Gospel of John, chapter 4:23

In the mind of the Jewish people of Jesus’ time, the temple had come to be identified with the place where authentic worship of God took place. The average worshiper saw nothing amiss in having animals and coins set aside for sacrificial use within the temple. Jesus had a different perception of worship, however.

He identifies Himself as the temple. What Jesus did when he knocked over the money changers’ tables was to indicate a drastic shift in what it means to worship God; to be in God’s presence. Jesus replaced the temple as the focus of worship with Himself. He referred to Himself as the new temple which could not be destroyed. “Destroy this temple,” was Jesus’ answer, “and in three days I will raise it up.” Here, He was referring to the Resurrection when He would rise from the pale tomb of death in three days.

The only way we can be in relationship with God is to worship in an entirely new way.
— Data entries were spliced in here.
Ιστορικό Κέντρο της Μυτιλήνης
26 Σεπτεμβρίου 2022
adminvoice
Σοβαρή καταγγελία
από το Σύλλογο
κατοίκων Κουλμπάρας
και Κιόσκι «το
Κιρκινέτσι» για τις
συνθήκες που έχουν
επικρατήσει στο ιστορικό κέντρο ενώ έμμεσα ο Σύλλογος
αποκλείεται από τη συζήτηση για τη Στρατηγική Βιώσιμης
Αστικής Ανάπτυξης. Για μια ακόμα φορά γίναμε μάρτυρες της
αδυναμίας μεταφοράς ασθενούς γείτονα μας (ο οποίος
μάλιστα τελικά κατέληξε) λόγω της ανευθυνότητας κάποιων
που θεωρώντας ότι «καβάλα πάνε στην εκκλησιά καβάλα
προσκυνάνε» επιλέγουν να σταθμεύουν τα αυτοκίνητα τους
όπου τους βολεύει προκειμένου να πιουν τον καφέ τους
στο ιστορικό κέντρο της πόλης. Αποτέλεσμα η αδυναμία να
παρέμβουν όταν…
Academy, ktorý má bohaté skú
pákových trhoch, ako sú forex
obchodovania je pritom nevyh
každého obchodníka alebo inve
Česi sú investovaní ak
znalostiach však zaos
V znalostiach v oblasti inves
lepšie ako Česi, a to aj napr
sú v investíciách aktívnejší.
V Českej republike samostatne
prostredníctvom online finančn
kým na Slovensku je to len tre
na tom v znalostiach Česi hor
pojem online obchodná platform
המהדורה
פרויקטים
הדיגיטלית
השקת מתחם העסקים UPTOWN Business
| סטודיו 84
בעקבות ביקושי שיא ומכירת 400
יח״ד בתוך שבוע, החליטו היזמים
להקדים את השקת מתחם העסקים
To be one with God is to be one with Jesus. The commandments, in themselves, are not the whole will of God for us. Not by the commandments alone does man worship! This is the heart of Jesus’ message. To think that the commandments alone are sufficient is to fall into the trap of the Pharisees who deluded themselves into thinking that God’s will is contained only in the observance of the law. Living only legally can lead to great acts of inhumanity. Such inhumanity led the Pharisees to condemn Jesus to death; it allowed them to have a woman caught in adultery stoned to death; it justified their practice of laying impossible burdens on the shoulders of well-meaning people, burdens which they themselves conveniently ignored. Jesus did not abrogate the commandments. Rather, He placed them in a new light. The person and example of Jesus is the new light, the true spirit of behaving. it is the new way by which we conduct ourselves as followers of Him. By following Jesus’ example, our worship is perfected in spirit and in truth.
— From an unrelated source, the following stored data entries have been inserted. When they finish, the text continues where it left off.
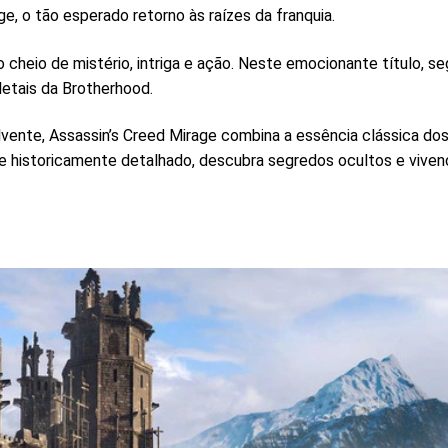
, o tão esperado retorno às raízes da franquia.
cheio de mistério, intriga e ação. Neste emocionante título, seg
letais da Brotherhood.
olvente, Assassin’s Creed Mirage combina a essência clássica d
 historicamente detalhado, descubra segredos ocultos e viven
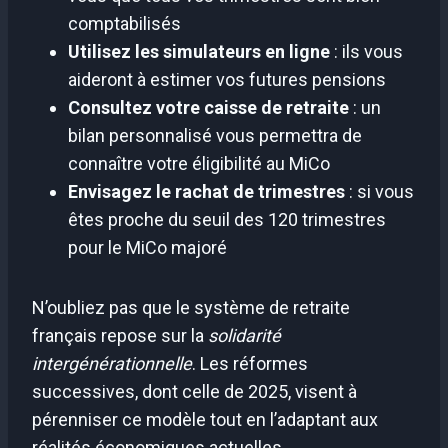
comptabilisés
Utilisez les simulateurs en ligne
: ils vous
aideront à estimer vos futures pensions
Consultez votre caisse de retraite
: un
bilan personnalisé vous permettra de
connaître votre éligibilité au MiCo
Envisagez le rachat de trimestres
: si vous
êtes proche du seuil des 120 trimestres
pour le MiCo majoré
N’oubliez pas que le système de retraite
français repose sur la
solidarité
intergénérationnelle
. Les réformes
successives, dont celle de 2025, visent à
pérenniser ce modèle tout en l’adaptant aux
réalités économiques actuelles.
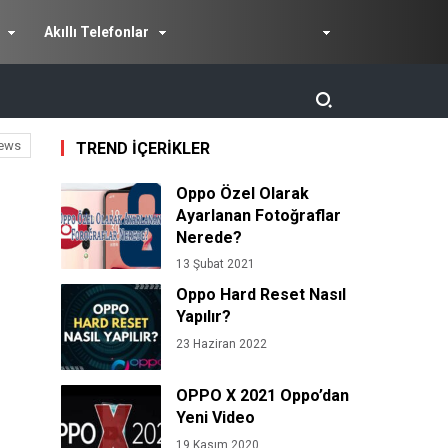
Akıllı Telefonlar
ews
TREND İÇERİKLER
Oppo Özel Olarak
Ayarlanan Fotoğraflar
Nerede?
13 Şubat 2021
Oppo Hard Reset Nasıl
Yapılır?
23 Haziran 2022
OPPO X 2021 Oppo’dan
Yeni Video
19 Kasım 2020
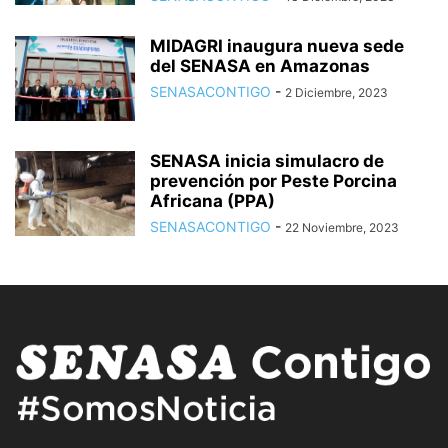
MIDAGRI inaugura nueva sede
del SENASA en Amazonas
SENASACONTIGO
-
2 Diciembre, 2023
SENASA inicia simulacro de
prevención por Peste Porcina
Africana (PPA)
SENASACONTIGO
-
22 Noviembre, 2023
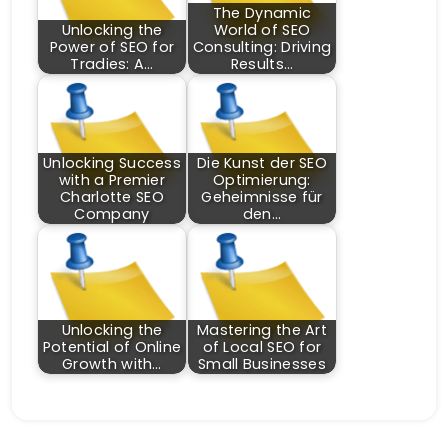
The Dynamic
Unlocking the
World of SEO
Power of SEO for
Consulting: Driving
Tradies: A…
Results…
Unlocking Success
Die Kunst der SEO
with a Premier
Optimierung:
Charlotte SEO
Geheimnisse für
Company
den…
Unlocking the
Mastering the Art
Potential of Online
of Local SEO for
Growth with…
Small Businesses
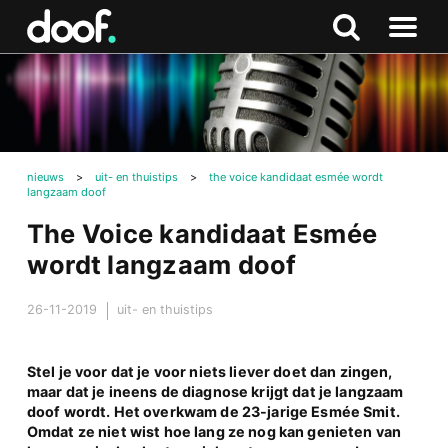
in
Doof.nl
Zoeken
Terug
Zoeken
Naar
naar
menu
boven
nieuws
>
uit- en thuistips
>
the voice kandidaat esmée wordt
langzaam doof
The Voice kandidaat Esmée
wordt langzaam doof
26-11-2019
uit- en thuistips
Stel je voor dat je voor niets liever doet dan zingen,
maar dat je ineens de diagnose krijgt dat je langzaam
doof wordt. Het overkwam de 23-jarige Esmée Smit.
Omdat ze niet wist hoe lang ze nog kan genieten van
The conversation between Jesus and the Samaritan woman at the well in St. John’s gospel, chapter 4, illustrates this new kind of worship of Jesus. It is the kind of worship you carry with you wherever you go because you are the temple of the Holy Spirit ( 1 Corinthians 3: 16 ). Worship is not confined to the temple ( as the Jews maintained ) or on the mountain ( as the Samaritans maintained ). Worship is how you live. This is not to say that community worship in Church is not important. It is. But, worship in spirit and truth is worship from the heart that is turned on by the spirit and example of Jesus.
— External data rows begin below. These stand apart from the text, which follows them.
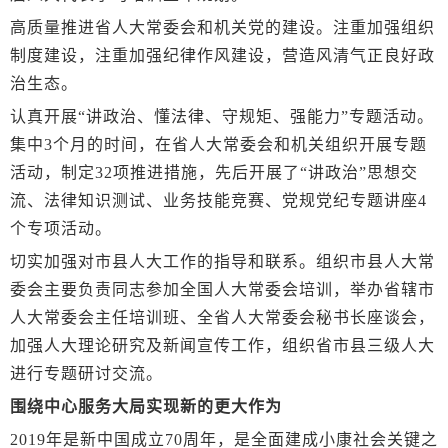
高质量推进省人大常委会和机关党的建设。注重加强组织
制度建设，注重加强纪律作风建设，营造风清气正良好政
治生态。
认真开展“讲政治、懂法律、守规矩、强能力”专题活动。
集中3个月的时间，在省人大常委会和机关组织开展专题
活动，制定32项推进措施，先后开展了“讲政治”思想交
流、法律知识测试、业务技能竞赛、党规党纪专题讲座4
个专项活动。
切实加强对市县人大工作的指导和联系。组织市县人大常
委会主要负责同志参加全国人大常委会培训，举办省辖市
人大常委会主任培训班、全省人大常委会秘书长座谈会，
加强人大理论研究及新闻宣传工作，组织省市县三级人大
进行专题研讨交流。
围绕中心服务大局实现新的更大作为
2019年是新中国成立70周年，是全面建成小康社会关键之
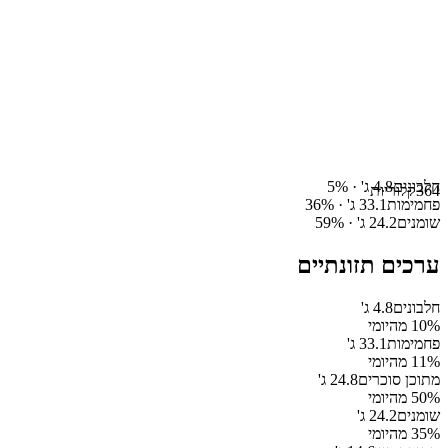
חלבונים
4.8
ג' ·
%
5
364
קלוריות
פחמימות
33.1
ג' ·
%
36
שומנים
24.2
ג' ·
%
59
ערכים תזונתיים
חלבונים
4.8
ג'
% מהיומי
10
פחמימות
33.1
ג'
% מהיומי
11
מתוכן סוכרים
24.8
ג'
% מהיומי
50
שומנים
24.2
ג'
% מהיומי
35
The new and authentic worship of Jesus takes place in the heart. It comes about through a change of attitude. Jesus tells us we cannot put new wine into old wine skins ( Luke 5:33-39 ). The new wine is the gospel, and the old wine skins are the old attitudes or fixed prejudices that prevent the gospel from taking root within us. By letting go of the old wine skins of anger, pride, envy, greed and different forms of human selfishness we dispose ourselves to accept the new wine of the gospel. The blessed beatitudes of humility, compassion, meekness, purity of heart, patience, peacefulness and generosity, which Jesus gave us, give witness to authentic worship in spirit and in truth. They ensure that we do the right thing in the right way whether it be in thought, word, or deed. The human mind, as Milton points out in Paradise Lost, is a strange thing for it “can make a Heaven of Hell or a Hell of Heaven.”

Jesus’ teachings and the manner in which He lived them illustrate how we can worship in spirit and truth.